[Dataset items]
++++++++

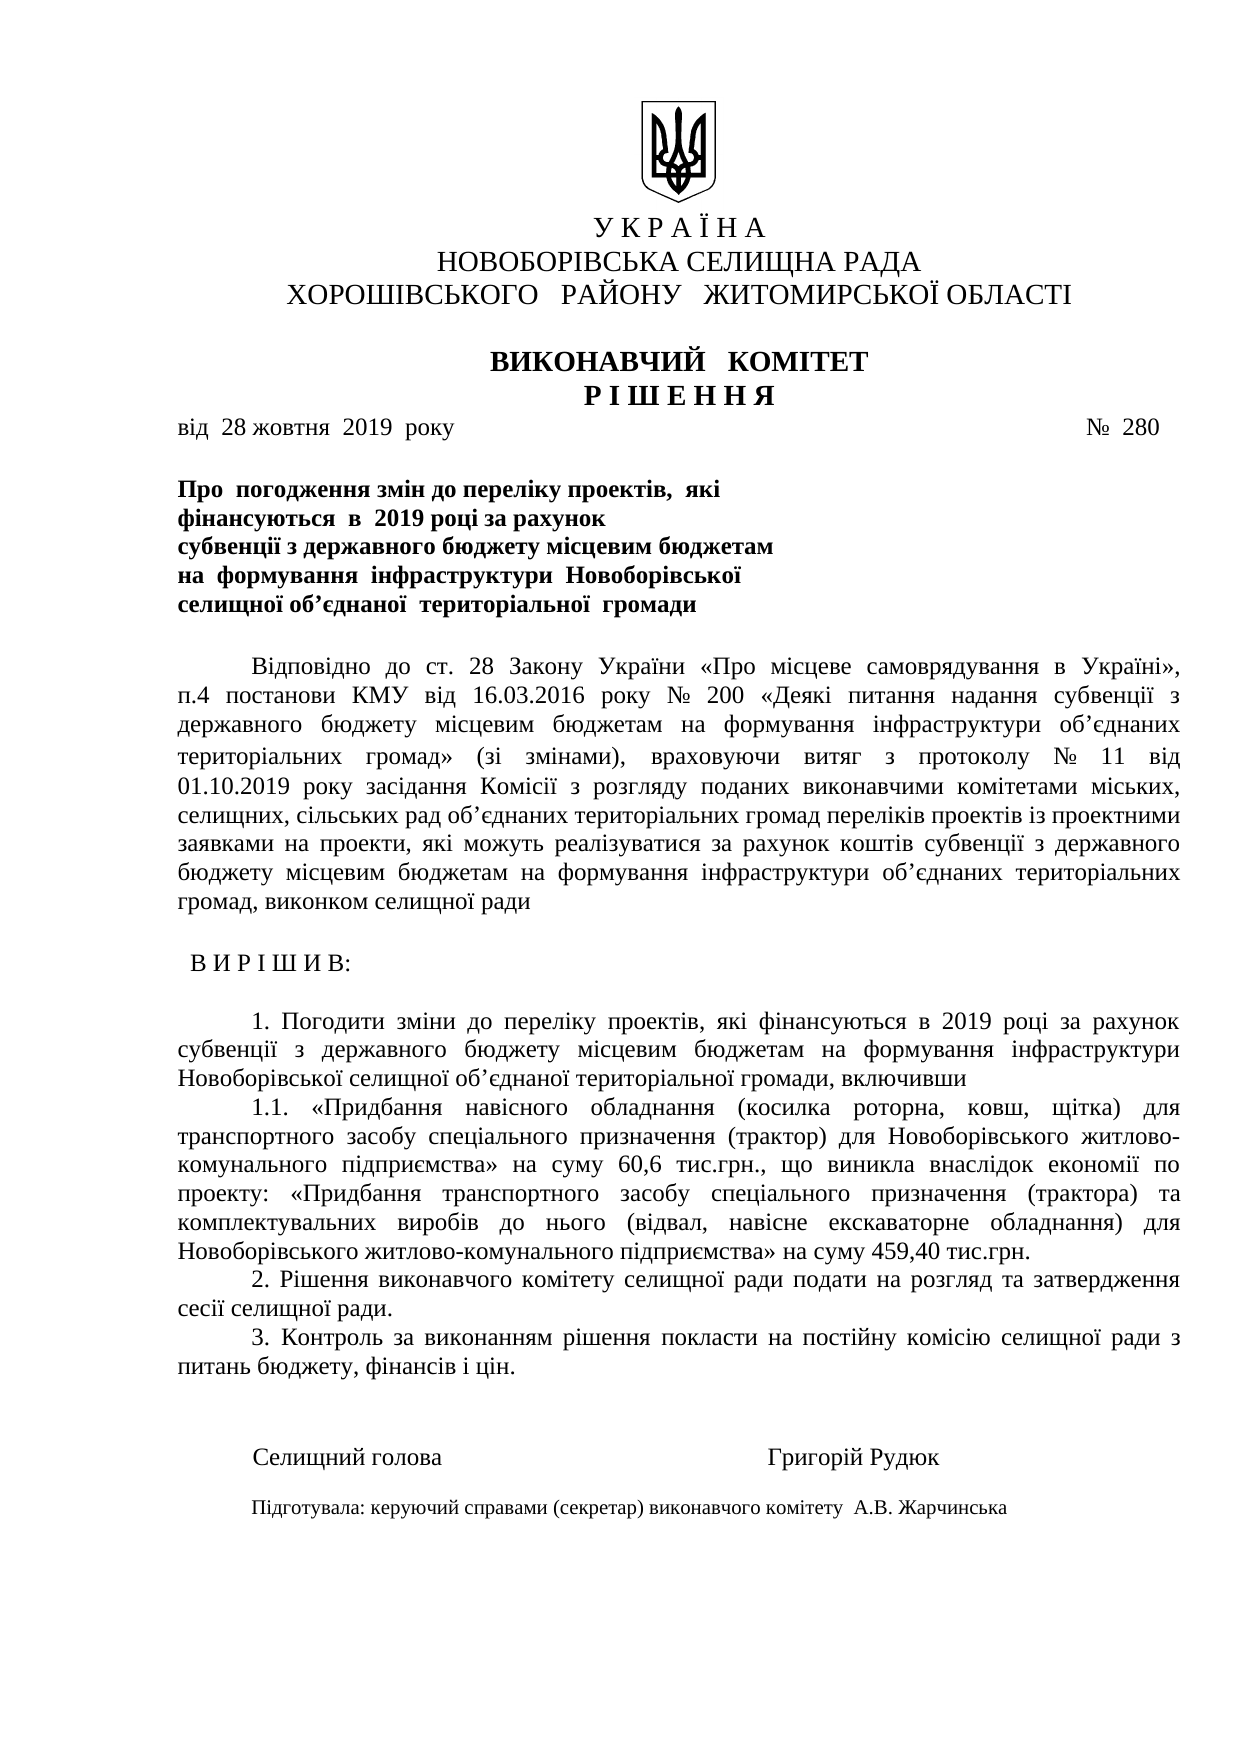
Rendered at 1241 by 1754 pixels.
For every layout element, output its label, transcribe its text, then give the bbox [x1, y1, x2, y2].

text селищної об’єднаної територіальної громади [177, 589, 1181, 618]
text В И Р І Ш И В: [177, 948, 1181, 977]
text від 28 жовтня 2019 року № 280 [177, 412, 1181, 440]
text субвенції з державного бюджету місцевим бюджетам [177, 531, 1181, 560]
text Р І Ш Е Н Н Я [177, 378, 1181, 412]
text Відповідно до ст. 28 Закону України «Про місцеве самоврядування в Україні», п.4 постанови КМУ від 16.03.2016 року № 200 «Деякі питання надання субвенції з державного бюджету місцевим бюджетам на формування інфраструктури об’єднаних територіальних громад» (зі змінами), враховуючи витяг з протоколу № 11 від 01.10.2019 року засідання Комісії з розгляду поданих виконавчими комітетами міських, селищних, сільських рад об’єднаних територіальних громад переліків проектів із проектними заявками на проекти, які можуть реалізуватися за рахунок коштів субвенції з державного бюджету місцевим бюджетам на формування інфраструктури об’єднаних територіальних громад, виконком селищної ради [177, 651, 1181, 915]
text Селищний голова Григорій Рудюк [252, 1442, 1181, 1471]
text Про погодження змін до переліку проектів, які [177, 474, 1181, 503]
text 1. Погодити зміни до переліку проектів, які фінансуються в 2019 році за рахунок субвенції з державного бюджету місцевим бюджетам на формування інфраструктури Новоборівської селищної об’єднаної територіальної громади, включивши [177, 1006, 1181, 1092]
text фінансуються в 2019 році за рахунок [177, 503, 1181, 531]
text 1.1. «Придбання навісного обладнання (косилка роторна, ковш, щітка) для транспортного засобу спеціального призначення (трактор) для Новоборівського житлово-комунального підприємства» на суму 60,6 тис.грн., що виникла внаслідок економії по проекту: «Придбання транспортного засобу спеціального призначення (трактора) та комплектувальних виробів до нього (відвал, навісне екскаваторне обладнання) для Новоборівського житлово-комунального підприємства» на суму 459,40 тис.грн. [177, 1092, 1181, 1264]
text 3. Контроль за виконанням рішення покласти на постійну комісію селищної ради з питань бюджету, фінансів і цін. [177, 1322, 1181, 1379]
text ХОРОШІВСЬКОГО РАЙОНУ ЖИТОМИРСЬКОЇ ОБЛАСТІ [177, 277, 1181, 311]
text Підготувала: керуючий справами (секретар) виконавчого комітету А.В. Жарчинська [177, 1495, 1181, 1519]
text 2. Рішення виконавчого комітету селищної ради подати на розгляд та затвердження сесії селищної ради. [177, 1264, 1181, 1322]
text НОВОБОРІВСЬКА СЕЛИЩНА РАДА [177, 244, 1181, 277]
picture [634, 97, 724, 211]
text ВИКОНАВЧИЙ КОМІТЕТ [177, 344, 1181, 378]
text на формування інфраструктури Новоборівської [177, 560, 1181, 589]
text У К Р А Ї Н А [177, 210, 1181, 244]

++++++++

# Your goal:
Leave out the pictures and return every record word for word.

# Result of this task:
Rendered at 1241 by 1754 pixels.
For every layout element, output its label, transcribe its text, then give the bbox [x1, y1, x2, y2].

text селищної об’єднаної територіальної громади [177, 589, 1181, 618]
text В И Р І Ш И В: [177, 948, 1181, 977]
text від 28 жовтня 2019 року № 280 [177, 412, 1181, 440]
text субвенції з державного бюджету місцевим бюджетам [177, 531, 1181, 560]
text Р І Ш Е Н Н Я [177, 378, 1181, 412]
text Відповідно до ст. 28 Закону України «Про місцеве самоврядування в Україні», п.4 постанови КМУ від 16.03.2016 року № 200 «Деякі питання надання субвенції з державного бюджету місцевим бюджетам на формування інфраструктури об’єднаних територіальних громад» (зі змінами), враховуючи витяг з протоколу № 11 від 01.10.2019 року засідання Комісії з розгляду поданих виконавчими комітетами міських, селищних, сільських рад об’єднаних територіальних громад переліків проектів із проектними заявками на проекти, які можуть реалізуватися за рахунок коштів субвенції з державного бюджету місцевим бюджетам на формування інфраструктури об’єднаних територіальних громад, виконком селищної ради [177, 651, 1181, 915]
text Селищний голова Григорій Рудюк [252, 1442, 1181, 1471]
text Про погодження змін до переліку проектів, які [177, 474, 1181, 503]
text 1. Погодити зміни до переліку проектів, які фінансуються в 2019 році за рахунок субвенції з державного бюджету місцевим бюджетам на формування інфраструктури Новоборівської селищної об’єднаної територіальної громади, включивши [177, 1006, 1181, 1092]
text фінансуються в 2019 році за рахунок [177, 503, 1181, 531]
text 1.1. «Придбання навісного обладнання (косилка роторна, ковш, щітка) для транспортного засобу спеціального призначення (трактор) для Новоборівського житлово-комунального підприємства» на суму 60,6 тис.грн., що виникла внаслідок економії по проекту: «Придбання транспортного засобу спеціального призначення (трактора) та комплектувальних виробів до нього (відвал, навісне екскаваторне обладнання) для Новоборівського житлово-комунального підприємства» на суму 459,40 тис.грн. [177, 1092, 1181, 1264]
text 3. Контроль за виконанням рішення покласти на постійну комісію селищної ради з питань бюджету, фінансів і цін. [177, 1322, 1181, 1379]
text ХОРОШІВСЬКОГО РАЙОНУ ЖИТОМИРСЬКОЇ ОБЛАСТІ [177, 277, 1181, 311]
text Підготувала: керуючий справами (секретар) виконавчого комітету А.В. Жарчинська [177, 1495, 1181, 1519]
text 2. Рішення виконавчого комітету селищної ради подати на розгляд та затвердження сесії селищної ради. [177, 1264, 1181, 1322]
text НОВОБОРІВСЬКА СЕЛИЩНА РАДА [177, 244, 1181, 277]
picture [634, 97, 724, 211]
text ВИКОНАВЧИЙ КОМІТЕТ [177, 344, 1181, 378]
text на формування інфраструктури Новоборівської [177, 560, 1181, 589]
text У К Р А Ї Н А [177, 210, 1181, 244]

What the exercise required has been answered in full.